We already know from SC that at 10 minutes the queries are up very significantly (about 20% compared to 20 or 25 minutes).
At 20 minutes the traffic doesn't seem much different from 25 minutes or only slightly higher, so let's see if traffic goes up much at 15 minute TTLs. If so then 20 minutes is probably optimal.

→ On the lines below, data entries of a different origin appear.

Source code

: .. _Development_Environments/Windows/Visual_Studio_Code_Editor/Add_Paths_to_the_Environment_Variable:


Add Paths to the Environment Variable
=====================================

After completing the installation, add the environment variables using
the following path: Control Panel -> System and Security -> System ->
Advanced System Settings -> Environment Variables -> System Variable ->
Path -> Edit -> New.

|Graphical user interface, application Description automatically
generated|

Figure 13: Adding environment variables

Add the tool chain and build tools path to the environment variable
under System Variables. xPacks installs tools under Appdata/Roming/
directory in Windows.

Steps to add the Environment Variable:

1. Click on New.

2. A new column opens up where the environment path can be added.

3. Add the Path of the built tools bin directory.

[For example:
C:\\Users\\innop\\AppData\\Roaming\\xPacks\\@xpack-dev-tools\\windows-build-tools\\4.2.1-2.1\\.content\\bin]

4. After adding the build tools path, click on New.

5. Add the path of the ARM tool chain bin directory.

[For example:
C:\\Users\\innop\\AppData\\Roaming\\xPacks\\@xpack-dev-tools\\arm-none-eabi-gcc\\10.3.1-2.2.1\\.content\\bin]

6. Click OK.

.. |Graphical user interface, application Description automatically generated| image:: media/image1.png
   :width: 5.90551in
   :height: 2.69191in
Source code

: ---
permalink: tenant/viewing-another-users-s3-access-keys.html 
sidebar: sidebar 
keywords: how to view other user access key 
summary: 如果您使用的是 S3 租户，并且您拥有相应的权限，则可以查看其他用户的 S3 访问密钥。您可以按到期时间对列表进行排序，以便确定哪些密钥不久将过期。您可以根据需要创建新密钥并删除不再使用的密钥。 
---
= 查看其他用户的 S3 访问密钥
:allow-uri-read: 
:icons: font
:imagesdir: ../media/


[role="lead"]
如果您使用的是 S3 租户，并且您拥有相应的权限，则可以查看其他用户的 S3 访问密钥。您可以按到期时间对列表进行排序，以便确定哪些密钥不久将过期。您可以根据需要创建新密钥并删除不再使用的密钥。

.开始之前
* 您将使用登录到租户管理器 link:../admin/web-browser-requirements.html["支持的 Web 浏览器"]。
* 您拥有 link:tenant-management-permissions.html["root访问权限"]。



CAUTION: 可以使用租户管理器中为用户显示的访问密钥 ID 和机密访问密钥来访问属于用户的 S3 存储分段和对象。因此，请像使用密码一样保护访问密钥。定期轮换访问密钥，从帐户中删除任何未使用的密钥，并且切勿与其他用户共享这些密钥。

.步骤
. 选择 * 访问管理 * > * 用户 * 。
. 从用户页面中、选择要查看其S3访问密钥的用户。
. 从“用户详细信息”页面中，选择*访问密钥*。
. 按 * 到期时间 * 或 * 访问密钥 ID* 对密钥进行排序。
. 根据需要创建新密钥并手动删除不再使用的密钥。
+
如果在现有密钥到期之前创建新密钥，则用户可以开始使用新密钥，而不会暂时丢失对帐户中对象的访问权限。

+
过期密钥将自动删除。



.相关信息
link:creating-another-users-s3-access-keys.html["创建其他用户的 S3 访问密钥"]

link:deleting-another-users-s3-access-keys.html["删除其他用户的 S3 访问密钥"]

If not, then 15 minutes is probably optimal.
http://nmrl.kconline.com/rbldnsd/
Either way TTL tuning will be done after next week.
Jeff C.
OK we tried one week of TTLs at 15 minutes (after a week at 25 then 20 minutes) and the DNS traffic levels don't seem much higher because of it:
http://nmrl.kconline.com/rbldnsd/
The measurement is perhaps slightly complicated by the fact that people may be moving over to multi.surbl.org with SpamAssassin 3.0, but looking at the relatively unchanging lists, the shorter TTL change seems to have not had much effect on traffic or only increased it slightly. (Note how traffic on multi is growing while the others (presumably using SA 2.63 and 2.64 or urirhsbl with SA 3.0) essentially aren't.)
We already know the traffic is significantly higher at 10 minute TTLs, from the sc.surbl.org setting before (in the first week on the sc graph), so 15 minutes is probably optimal in terms of quickest additions and deletions from the list while also minimizing DNS traffic.
So I'd like to propose that we stick with 15 minute TTLs for all SURBLs.
Any comments?
Are we on the right track with this?
Jeff C.